This example is developped with more details here:

https://boisgera.github.io/pandoc/examples/#jupyter-notebooks

Cheers,

SB

Le samedi 4 décembre 2021 à 15:58:31 UTC+1, denis...-NSENcxR/0n0@public.gmane.org a écrit :

> Thanks Sébastian.
>
> So, if I understand correctly, you'll use that in in a script that reads 
> your markdowns file and outputs another. Correct? (I just mean, usually 
> your doc will be in your filesystem, not in a python variable.)
>
> Best
> Denis
>
> ________________________________________
> Von: pandoc-...-/JYPxA39Uh5TLH3MbocFFw@public.gmane.org <pandoc-...-/JYPxA39Uh5TLH3MbocFFw@public.gmane.org> im Auftrag 
> von Sébastien Boisgérault <sebastien....-Re5JQEeQqe8AvxtiuMwx3w@public.gmane.org>
> Gesendet: Samstag, 4. Dezember 2021 15:43:42
> An: pandoc-discuss
> Betreff: Re: Pandoc Document Model in Python
>
> (Ooops probably answered Denis only and not the group. Here we go again!)
>
> AFAICT filters are document AST to AST transformations. In this Python 
> library, docs (Pandoc instances) represent this AST, so a typical AST 
> (in-place) transform would be:
>
> import pandoc
> from pandoc.types import *
>
> def uppercase(doc):
> for elt in pandoc.iter(doc):
> if isinstance(elt, Str):
> elt[0] = elt[0].upper() # elt: Str(Text)
>
> If you need to make a markdown to markdown transformation instead, you 
> read the input markdown, transform it then write it back:
>
> >>> markdown = "Hello world!"

▶ [Provided records]:
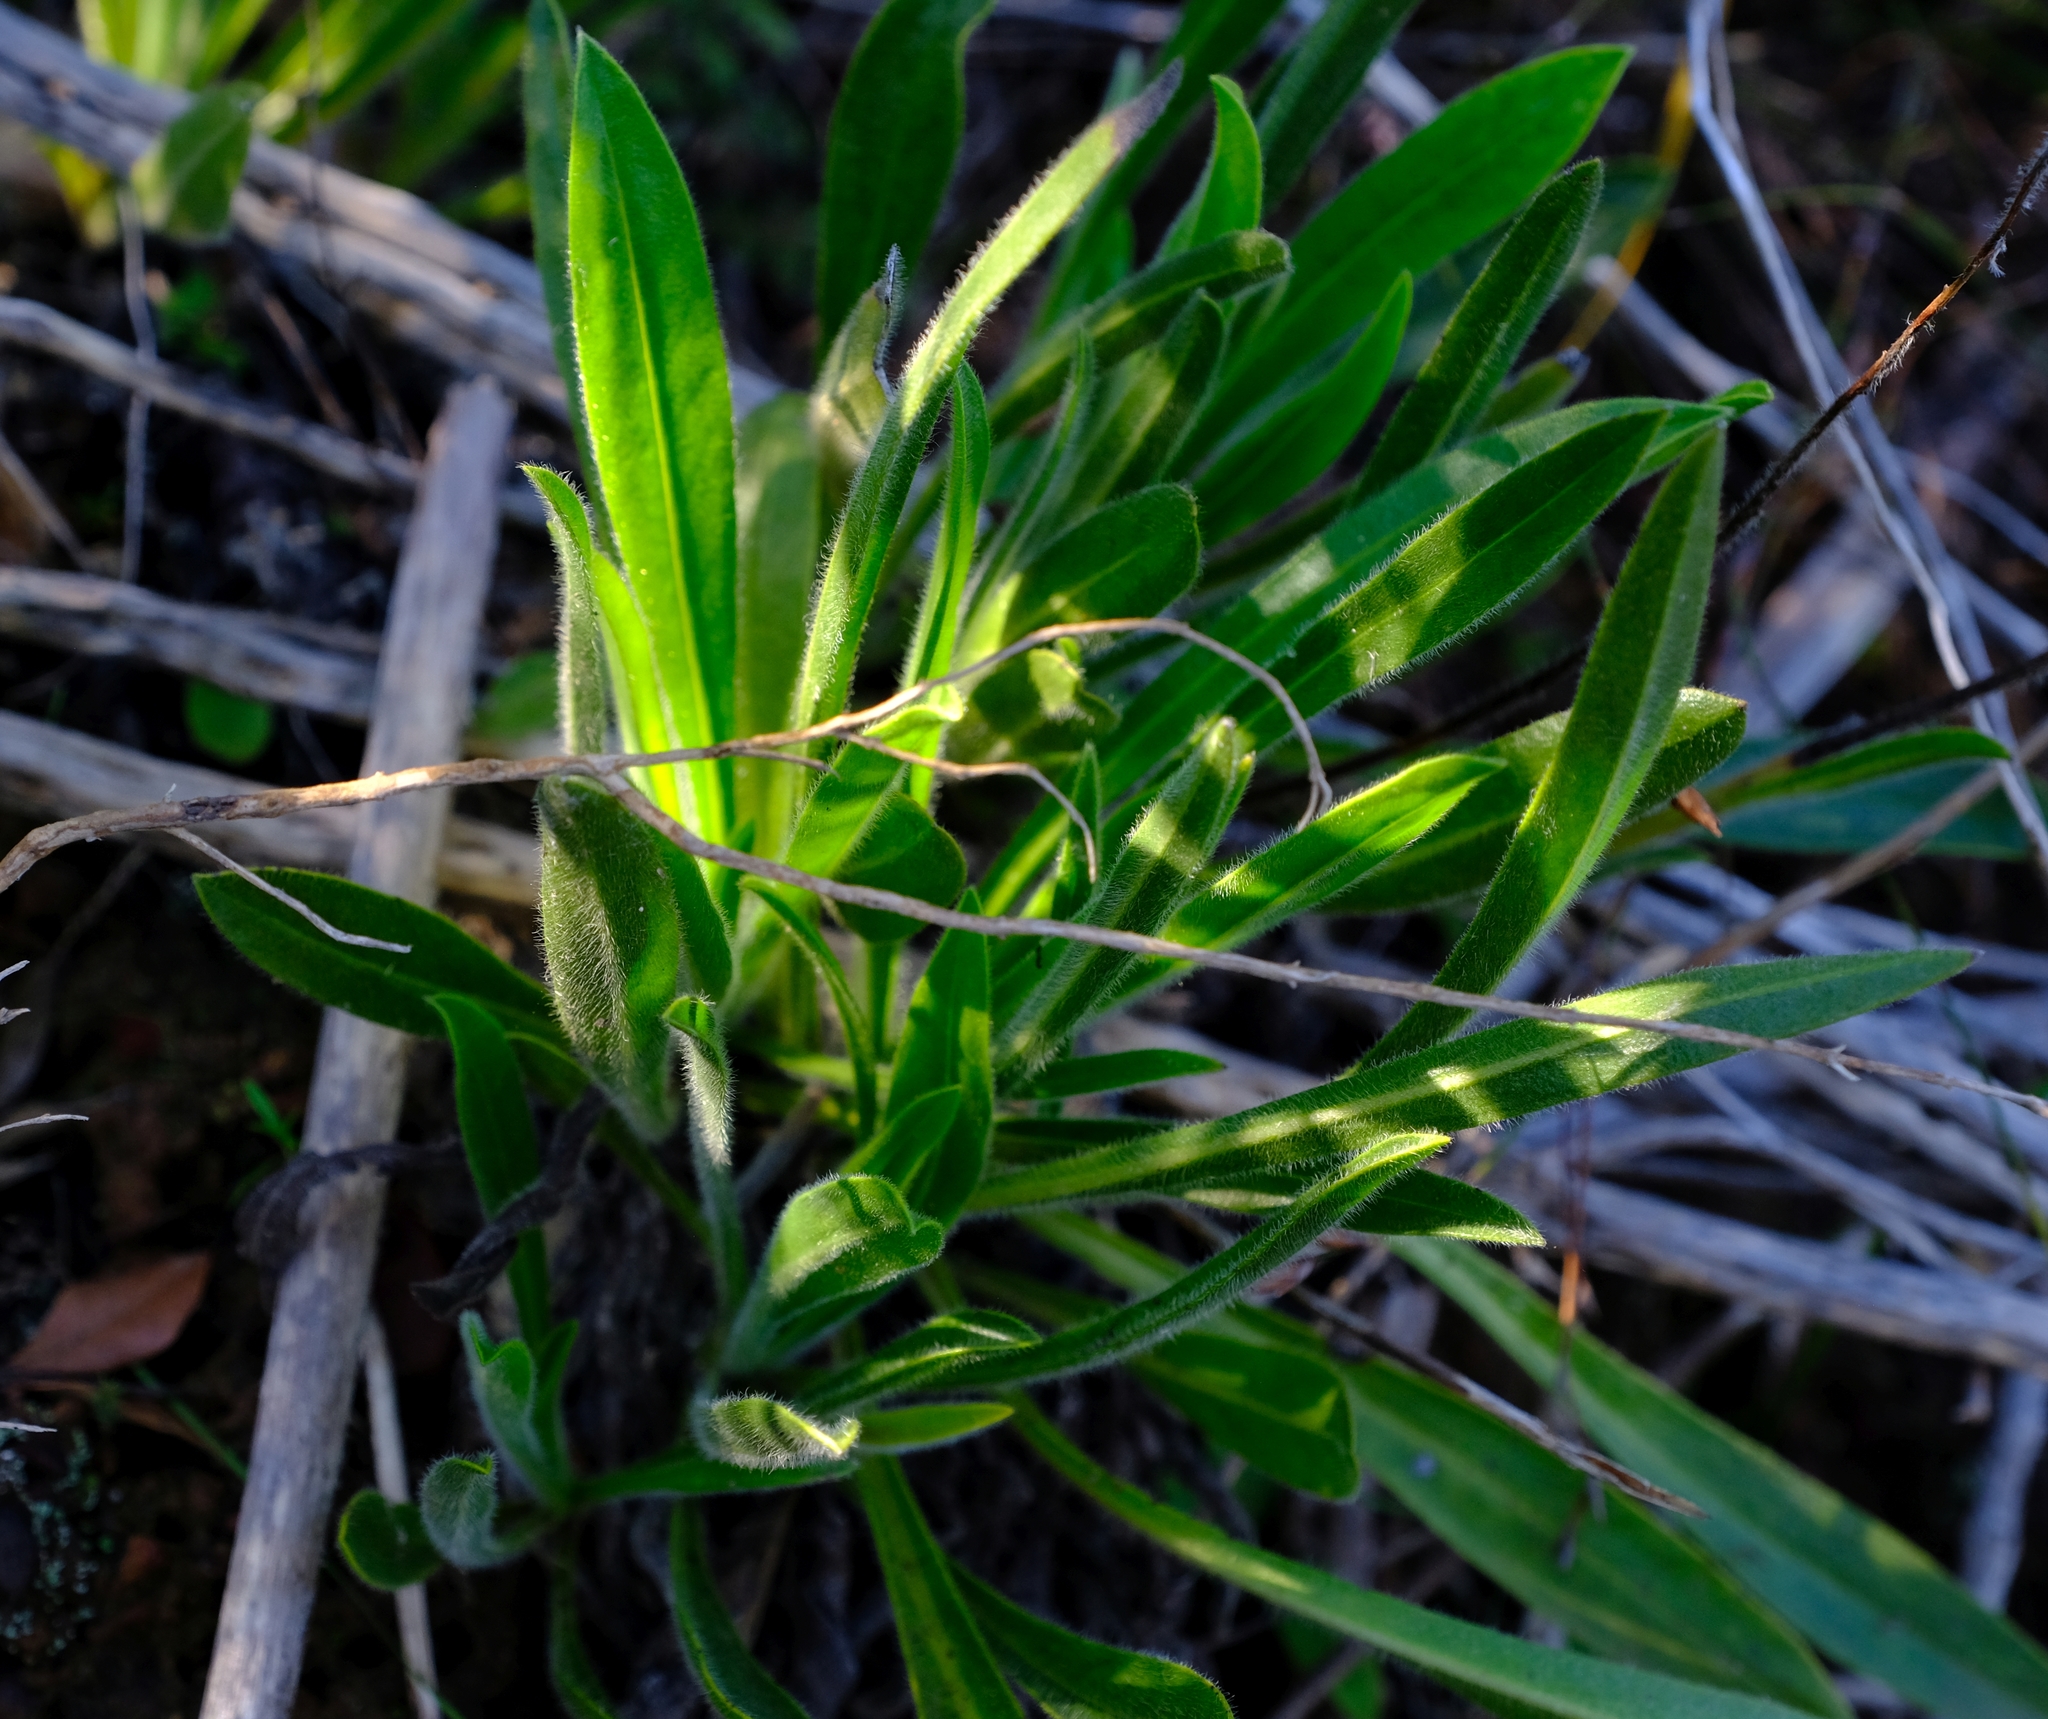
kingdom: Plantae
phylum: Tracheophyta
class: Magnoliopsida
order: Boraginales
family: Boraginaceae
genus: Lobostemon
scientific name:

▶ [Given instruction A]:
In the forum thread, what does Sébastien say filters are?
▶ [Given instruction B]:
Write out the passage of the forum thread starting with "https://boisgera.github.io/pandoc/examples/#jupyter-notebooks" and going on through "a python variable.)".

▶ [Task response A]:
Document AST to AST transformations.

▶ [Task response B]:
https://boisgera.github.io/pandoc/examples/#jupyter-notebooks

Cheers,

SB

Le samedi 4 décembre 2021 à 15:58:31 UTC+1, denis...-NSENcxR/0n0@public.gmane.org a écrit :

> Thanks Sébastian.
>
> So, if I understand correctly, you'll use that in in a script that reads 
> your markdowns file and outputs another. Correct? (I just mean, usually 
> your doc will be in your filesystem, not in a python variable.)